Steve Maslow, one of Hollywood's most decorated re-recording mixers, died April 27 of cancer in West Hills, California. He was 81. The Cinema Audio Society confirmed his death to Deadline.
Maslow won three Academy Awards over a career that stretched more than fifty years, collecting back-to-back Oscars for The Empire Strikes Back in 1980 and Raiders of the Lost Ark in 1981, then adding a third for Speed in 1994. He received four additional nominations, for Dune (1984), Waterworld (1995), Twister (1996), and U-571 (2000).
His filmography reads like a catalog of American cinema's most recognizable titles. Credits include Poltergeist, Gremlins, Ferris Bueller's Day Off, Edward Scissorhands, Batman Returns, Children of a Lesser God, Teenage Mutant Ninja Turtles, The Conjuring, and Mad Max: Fury Road. Early in his career he also worked on Ordinary People, the 1980 Best Picture Oscar winner. That breadth, across horror, action, comedy, and drama, reflected a mixer in constant demand.
Before Hollywood, Maslow's career started somewhere unexpected. Born October 17, 1944, in Los Angeles's San Fernando Valley, he was still in college when he got a call from a friend who happened to be the keyboard player for Strawberry Alarm Clock, the band behind the 1967 psychedelic hit "Incense and Peppermints."
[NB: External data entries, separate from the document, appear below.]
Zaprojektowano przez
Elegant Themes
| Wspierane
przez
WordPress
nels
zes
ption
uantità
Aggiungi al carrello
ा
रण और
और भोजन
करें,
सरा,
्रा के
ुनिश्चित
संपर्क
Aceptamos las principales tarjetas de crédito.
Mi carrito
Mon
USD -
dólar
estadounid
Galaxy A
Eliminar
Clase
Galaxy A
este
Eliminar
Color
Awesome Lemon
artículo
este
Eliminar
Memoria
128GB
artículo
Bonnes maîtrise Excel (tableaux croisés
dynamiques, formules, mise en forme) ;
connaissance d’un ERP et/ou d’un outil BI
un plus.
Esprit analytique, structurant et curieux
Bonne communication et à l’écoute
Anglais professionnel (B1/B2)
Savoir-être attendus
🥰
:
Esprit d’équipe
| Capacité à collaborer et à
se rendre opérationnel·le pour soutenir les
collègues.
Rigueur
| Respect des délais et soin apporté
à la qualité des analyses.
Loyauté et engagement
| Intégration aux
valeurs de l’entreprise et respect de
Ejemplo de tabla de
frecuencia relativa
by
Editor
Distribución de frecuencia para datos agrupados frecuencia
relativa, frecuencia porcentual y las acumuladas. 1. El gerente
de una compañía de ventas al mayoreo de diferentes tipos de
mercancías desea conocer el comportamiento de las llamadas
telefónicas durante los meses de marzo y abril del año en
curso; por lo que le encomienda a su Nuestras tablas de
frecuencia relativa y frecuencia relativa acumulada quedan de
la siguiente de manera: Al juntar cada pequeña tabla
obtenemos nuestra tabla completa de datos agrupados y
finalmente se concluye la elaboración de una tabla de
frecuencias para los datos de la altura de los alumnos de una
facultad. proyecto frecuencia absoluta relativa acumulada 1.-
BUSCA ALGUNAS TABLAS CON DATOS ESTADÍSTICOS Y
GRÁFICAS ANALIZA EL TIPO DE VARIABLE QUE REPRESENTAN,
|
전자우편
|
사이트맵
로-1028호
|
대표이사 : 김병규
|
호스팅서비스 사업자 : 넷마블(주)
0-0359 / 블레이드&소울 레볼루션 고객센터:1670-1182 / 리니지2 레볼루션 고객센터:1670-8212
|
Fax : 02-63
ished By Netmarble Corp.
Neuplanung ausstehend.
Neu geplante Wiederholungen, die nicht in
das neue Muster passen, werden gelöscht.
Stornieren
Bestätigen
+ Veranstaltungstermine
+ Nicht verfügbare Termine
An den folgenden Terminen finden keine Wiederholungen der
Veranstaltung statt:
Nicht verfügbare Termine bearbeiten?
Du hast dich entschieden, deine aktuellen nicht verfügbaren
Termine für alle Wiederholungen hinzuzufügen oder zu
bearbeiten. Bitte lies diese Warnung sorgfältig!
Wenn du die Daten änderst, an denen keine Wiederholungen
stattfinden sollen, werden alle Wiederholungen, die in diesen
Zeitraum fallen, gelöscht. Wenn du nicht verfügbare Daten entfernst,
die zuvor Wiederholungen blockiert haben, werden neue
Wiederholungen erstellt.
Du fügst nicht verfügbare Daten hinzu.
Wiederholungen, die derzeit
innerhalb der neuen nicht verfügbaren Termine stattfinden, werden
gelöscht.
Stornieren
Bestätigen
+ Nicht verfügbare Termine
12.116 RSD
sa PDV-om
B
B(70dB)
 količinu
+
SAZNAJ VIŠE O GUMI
"Everybody else had a goal but me," Maslow said in a 2018 interview with the Motion Picture Sound Editors' CineMontage. "I was in college because I thought it was the thing to do, and it kept me out of the draft. I went to a birthday party at the house of Mark Weitz, who asked me if I wanted to go on the road with them as their equipment roadie. I said, 'Sure, why not?'"
He quit school, became a recording engineer, and built a résumé in music before pivoting to film. His recording credits include the Four Seasons' 1976 hit "December, 1963 (Oh, What a Night)" and A Taste of Honey's "Boogie Oogie Oogie," the latter earning the disco group a Best New Artist Grammy over The Cars, Elvis Costello, and Toto. When that work began to dry up, he obtained an IATSE card and got a call from Samuel Goldwyn Studio. He stayed for nearly 15 years.
Maslow also shaped the sound of some of rock's most celebrated concert films. He spent six months as re-recording mixer on Martin Scorsese's The Last Waltz, the 1978 document of The Band's 1976 farewell concert. He went on to work on The Who's The Kids Are Alright, Neil Young's Rust Never Sleeps, Talking Heads' Stop Making Sense, The Police: Synchronicity Concert, Prince's Sign o' the Times, and Michael Jackson's Black or White music video. His music-adjacent film credits also included the Jerry Lee Lewis biopic Great Balls of Fire and the 1986 musical Little Shop of Horrors.
Over his career Maslow worked alongside directors including Steven Spielberg and scores of other major filmmakers, leaving his fingerprints on films that collectively shaped how audiences heard cinema across generations.